One Chalk River facility (the ANMRC) would enable research on “advanced” reactor fuels, including those made by extracting plutonium from high-level waste fuel rods. Another (the MCECE) would extract tritium, a radioactive form of hydrogen that builds up in the heavy water of CANDU reactors.
Despite concerns about costs and liabilities, both facilities are proceeding without Parliamentary or regulatory oversight. In 2018, Canada’s complacent nuclear “regulator”, the Canadian Nuclear Safety Commission, issued a licence authorizing CNL to “prepare a site for, construct, operate, modify, decommission or abandon” any nuclear facility on the Chalk River site. This effectively bypasses the normal licensing processes and regulations that govern Class 1 facilities.
Production of plutonium, tritium, and “clean” heavy water raises serious national security concerns. All are used in making nuclear weapons. Fluor and Jacobs are heavily involved in the weapons industry. They were prominent sponsors of the recent 16th Annual Nuclear Deterrence Summit in Washington DC – a “Global Warfare Summit.” As pillars of the military-industrial complex, they promote a new nuclear arms race. Canada has become an unwitting partner in this. Chalk River is an ideal location for training a new generation of weapons scientists, given its origins as a Cold War weapons plutonium production facility.
The only way for the public to find out and comment on what’s happening at Chalk River is through the Impact Assessment Act. AECL is a “federal authority” under sections 81 to 91 of the Act, it must determine that a project on federal lands “is not likely to cause significant adverse environmental effects.” But AECL lets CNL post uninformative project descriptions on the Canadian Impact Assessment Registry and make its own determinations after a perfunctory 30-day comment period.

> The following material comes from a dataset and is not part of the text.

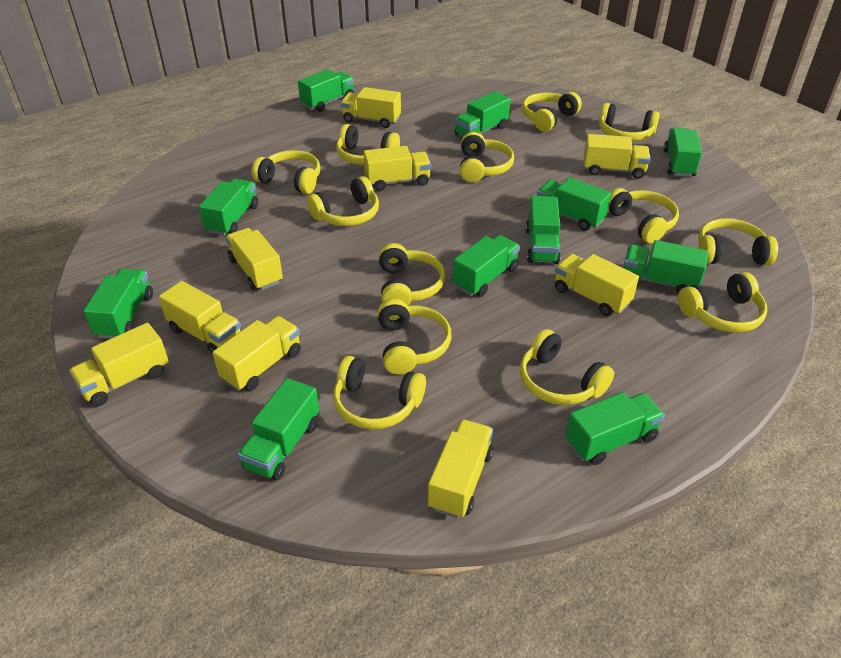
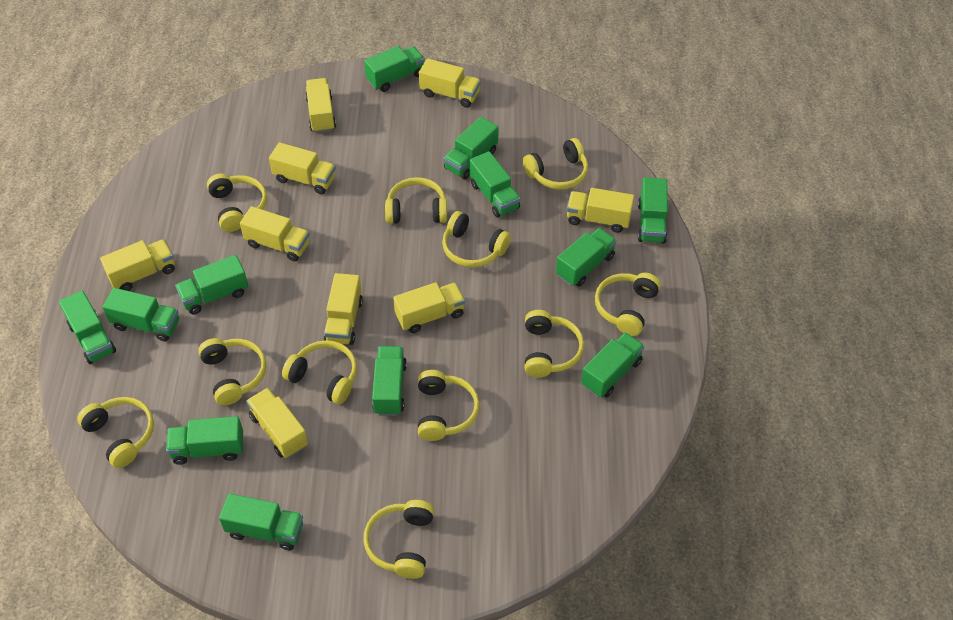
green truck: [84,268,153,339] [199,179,258,236] [238,378,319,480] [298,69,354,112] [452,235,520,297] [455,91,510,137] [526,196,561,264] [537,178,611,231] [565,392,665,465] [624,240,708,294] [664,128,702,177] = 11 -> [59,291,116,364] [103,288,179,342] [166,416,243,465] [175,255,248,314] [219,493,303,551] [364,46,425,92] [372,346,407,416] [444,117,499,180] [470,151,520,218] [556,228,617,287] [581,332,645,398] [638,177,668,243] = 12
yellow headphones: [252,150,321,194] [307,176,379,226] [333,356,426,429] [336,124,400,165] [377,299,451,374] [379,243,445,305] [460,132,514,183] [520,329,614,405] [522,92,582,132] [599,103,660,141] [608,188,679,243] [678,272,767,333] [698,218,778,265] = 13 -> [77,397,154,468] [198,338,267,405] [207,173,267,232] [282,340,357,404] [363,500,434,579] [385,177,447,224] [418,370,480,441] [442,211,511,268] [523,138,588,190] [525,310,584,378] [595,273,661,336] = 11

In the case of the MCECE project, CNL began site preparation without an AECL determination. The billion-dollar ANMRC project, which started before the Impact Assessment Act came into force, was never even posted as a project, even though section 67 of the previous Canadian Environmental Assessment Act, 2012 also required an AECL determination.
These questionable processes may be coming to an end. Section 84 of the Impact Assessment Act requires the federal authority to consider “any adverse impact that the project may have on the rights of the Indigenous peoples of Canada recognized and affirmed by section 35 of the Constitution Act, 1982.”

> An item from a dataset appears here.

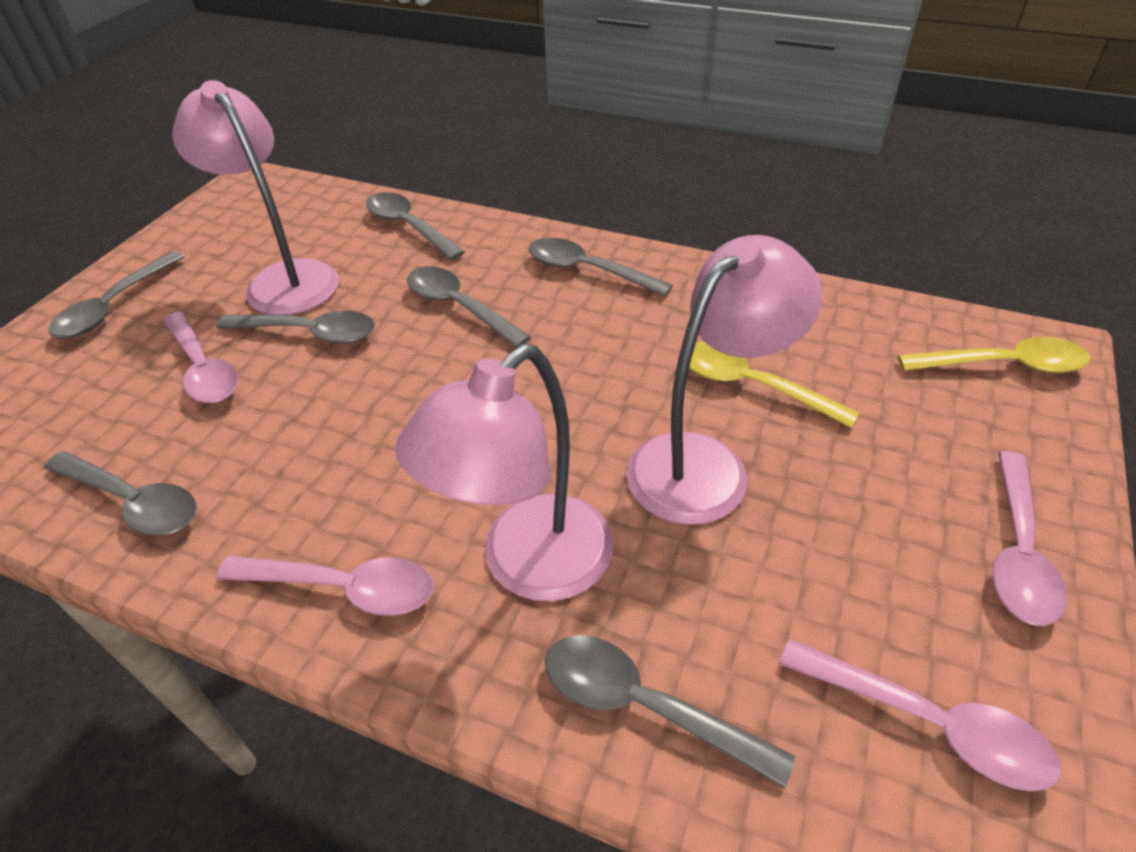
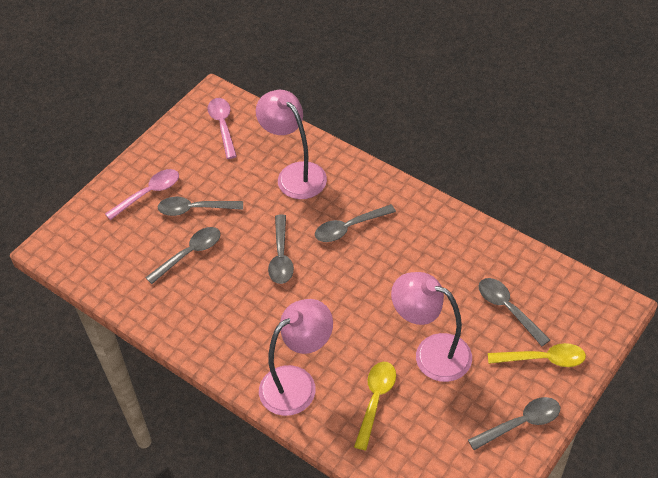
grey spoon: [44,451,197,536] [48,251,184,338] [217,311,375,344] [366,192,465,260] [407,266,531,348] [529,238,673,296] [545,635,795,788] = 7 -> [145,227,221,284] [158,197,243,216] [268,214,294,284] [315,204,396,242] [468,397,560,450] [478,278,550,346] = 6
pink spoon: [163,311,239,403] [216,556,434,616] [779,639,1061,792] [992,451,1067,626] = 4 -> [105,169,179,220] [208,98,237,159] = 2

Kebaowek First Nation recently held a joint press conference with the Bloc Quebecois to oppose a massive radioactive waste dump on unceded Algonquin territory at Chalk River. It is also intervening in the MCECE project, aided by a report from Dr. Gordon Edwards of the Canadian Coalition for Nuclear Responsibility that concludes “there is no justification for the proposed facility.”
There has been far too much secrecy surrounding the goings on at AECL and Canada’s nuclear laboratories under the GoCo model. Parliament should scrutinize the $1.5 billion annual outlay to AECL, and determine who is benefiting – Canadians, or unregulated multinational corporations.